Sheenagh Pugh (sheenaghpugh) wrote in fanthropology,
Sheenagh Pugh
sheenaghpugh
fanthropology

Archives and not wanting to say "but"

I can see why the proposed new pan-fandom archive fanarchive is not, quite, the one that already exists, ie ff.net. It would, presumably, allow genres ff.net doesn't (eg RPS?) and it would, please god, be better organised and easier to post and edit in - it could hardly fail to be.
But unless I've missed something, and there's been so much on this subject since the whole FanLib kerfuffle started that I might well have, it will be like ff.net in one important respect, and that's where the problem comes in.

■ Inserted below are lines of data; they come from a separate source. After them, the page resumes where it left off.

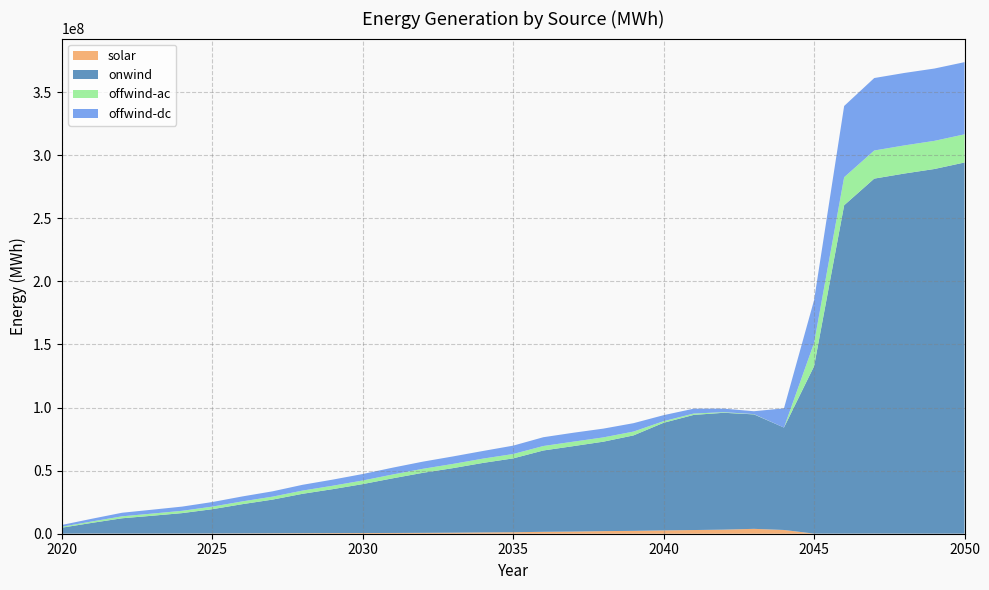

Reading right to left, extract all data points from this chart.

solar: 2050=74674.4	2049=69434.7	2048=95181.9	2047=119065.3	2046=81469.9	2045=85791.3	2044=2970739.7	2043=3866827.6	2042=3234600.7	2041=2925551.7	2040=2627438.6	2039=2273227.7	2038=2057239.9	2037=1712666.0	2036=1511615.2	2035=1171896.7	2034=1027491.5	2033=817174.2	2032=684826.0	2031=600805.1	2030=546426.7	2029=488714.2	2028=417513.2	2027=337138.8	2026=262732.2	2025=195305.9	2024=138850.1	2023=113057.1	2022=107935.1	2021=125973.7	2020=51244.1
onwind: 2050=294155991.8	2049=289002648.6	2048=285380540.9	2047=281327801.3	2046=260253740.6	2045=132639592.7	2044=81168209.5	2043=90724087.9	2042=92625321.2	2041=91247103.2	2040=85312582.7	2039=75658177.2	2038=70909574.7	2037=67714769.3	2036=64446411.0	2035=58543927.5	2034=55108503.1	2033=51180016.0	2032=47597185.9	2031=43337909.0	2030=38786362.3	2029=34835036.3	2028=31227943.8	2027=26699401.4	2026=23169346.8	2025=19251485.3	2024=16203105.7	2023=14134767.7	2022=12131551.5	2021=8487038.3	2020=4744423.9
offwind-ac: 2050=22326362.4	2049=22313512.7	2048=22288400.2	2047=22288335.1	2046=22205808.6	2045=18470711.1	2044=74.8	2043=212272.9	2042=495732.3	2041=1074784.1	2040=1274628.9	2039=3039871.0	2038=3391969.4	2037=3541991.7	2036=3554414.5	2035=3459808.5	2034=3410587.7	2033=3340185.8	2032=3179086.7	2031=3033905.0	2030=2859501.9	2029=2703935.6	2028=2554891.0	2027=2338762.5	2026=2202730.6	2025=2035427.2	2024=1832708.3	2023=1702678.4	2022=1552966.0	2021=1110881.3	2020=749426.8
offwind-dc: 2050=57200376.4	2049=57315407.9	2048=57427388.2	2047=57435638.7	2046=56473588.6	2045=33909349.8	2044=15232925.8	2043=2276354.9	2042=2789320.2	2041=3854653.1	2040=4746342.7	2039=6650418.1	2038=6955171.6	2037=7067759.1	2036=6957903.2	2035=6641009.8	2034=6055303.4	2033=5925134.6	2032=5675119.0	2031=5419388.6	2030=5129818.7	2029=4848187.3	2028=4581582.3	2027=4217805.6	2026=3924331.3	2025=3624888.0	2024=3334647.1	2023=3087877.7	2022=2834078.7	2021=2152873.3	2020=1407885.9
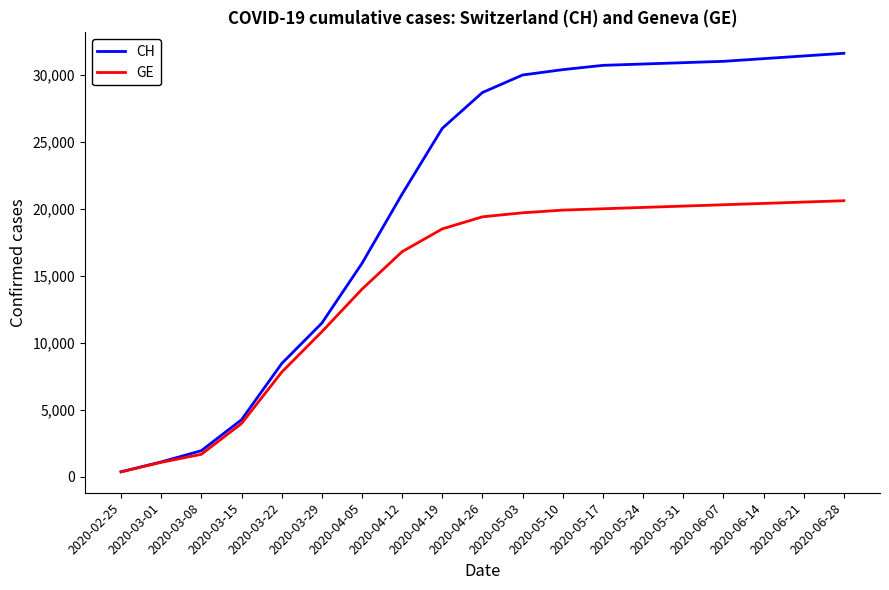

At 2020-04-12, list the series in order from largest to smallest.

CH, GE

FF.net is where just about every journalist "researching" the next article on fan fiction writers, aka "who are these weird people?", starts his or her enquiries. Unfortunately, because of the limited time they have for said research, it is also often as far as they get. Which is a shame, because though there is excellent stuff on that site you have to wade through an enormous amount of dross to find it. Many journalists, I fear, give up before getting anywhere near the good stuff. (Some, indeed, quote not only the worst of ff.net but also those sites set up deliberately to mock the worst examples of fan fiction.)

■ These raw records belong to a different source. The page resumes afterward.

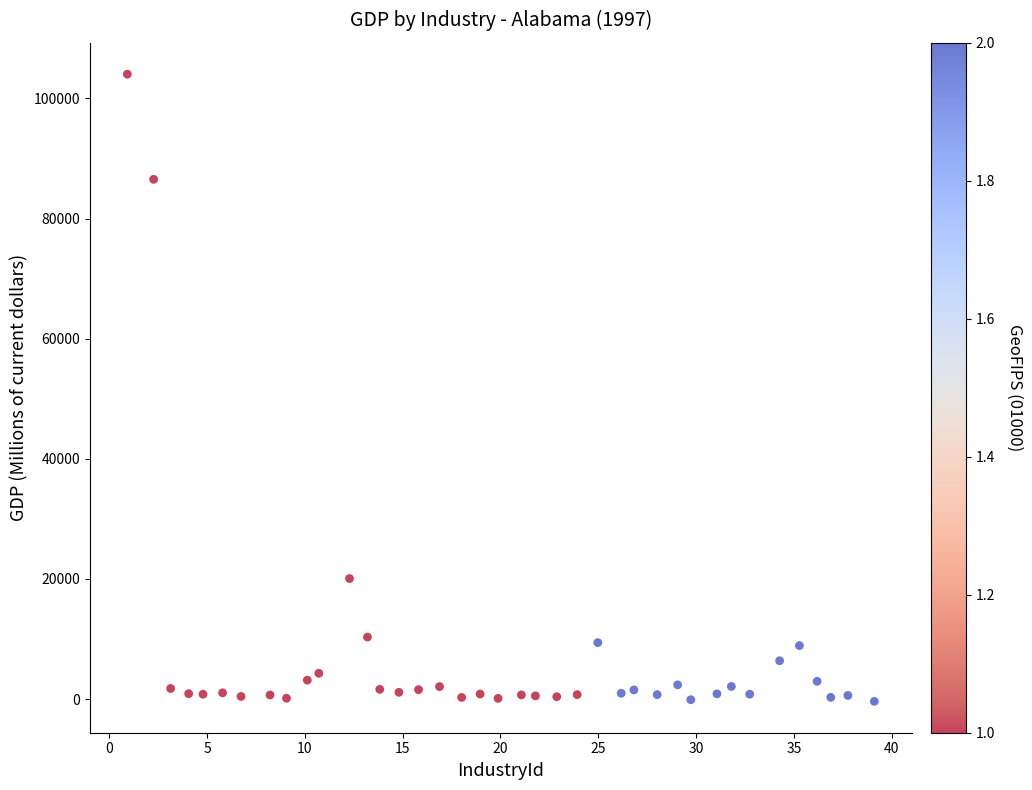

What Y value in the scatter plot is closest to 51825?

20070.7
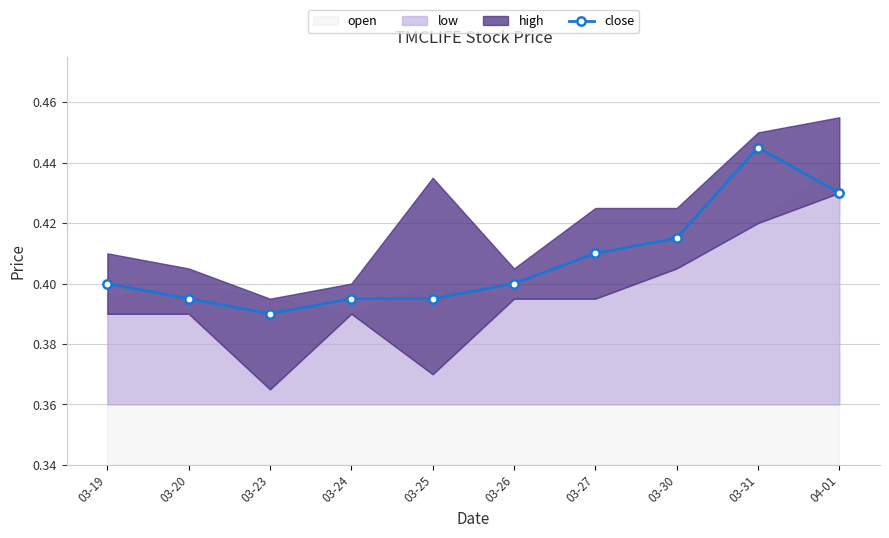

What is the average value?

0.4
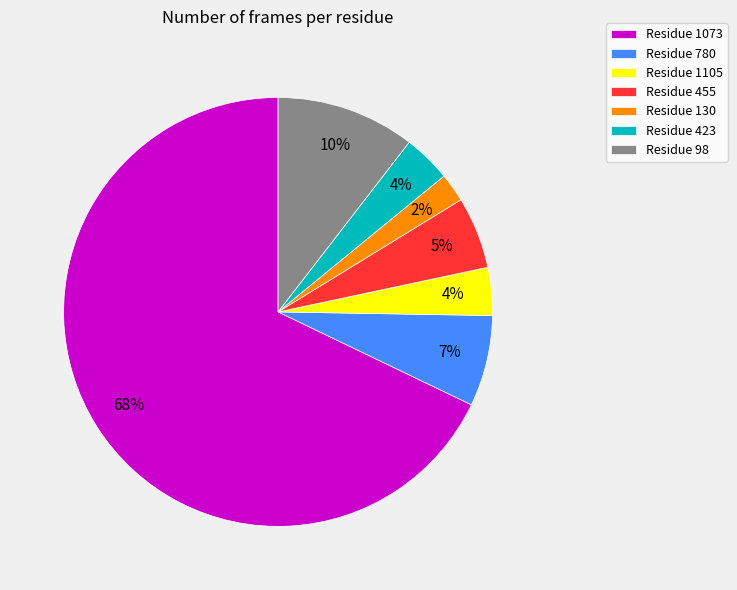

Is there a majority slice in this chart?

Yes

If I've been reading right, the idea is that this new archive will no more be edited for quality than ff.net is. Indeed, how could it be? And by whom - committees acting for each fandom? This does happen on some individual archives, like Henneth Annun, but IIRC, it has not always easy there to find people willing not only to devote the time but to take the flak from those who will inevitably diagree with their judgement. The whole idea of editing fanfic sites for quality is controversial, because it potentially conflicts with fanfic's essentially democratic ethos: if everyone has the right to be an author, who's to say: post here, but post not there?
I know there are several ideas behind this archive, and it's not just about presenting an image to the world, but that is part of it. We would surely all like to to improve the woefully low quality of most journalists' articles on fan fiction, and I don't see it doing that unless it can somehow point them at better examples of the genre. But that, somewhere along the line, means someone making lists based on value judgements.
I don't think there's an easy answer to that one. I sympathise with the spirit of  fairestcat's exhortation I think we CAN do this, we CAN make this amazing, complicated idea happen. But in order to do so we're going to have to be careful about those little voices inside our heads saying "well, it's a nice idea, but"   But the little voice saying "but" in my head goes "if it is no more edited than ff.net, what is it for that ff.net doesn't do?, and if it is different in that respect, how do we make that happen" Because I can't see a way, offhand, not for the whole of fandom.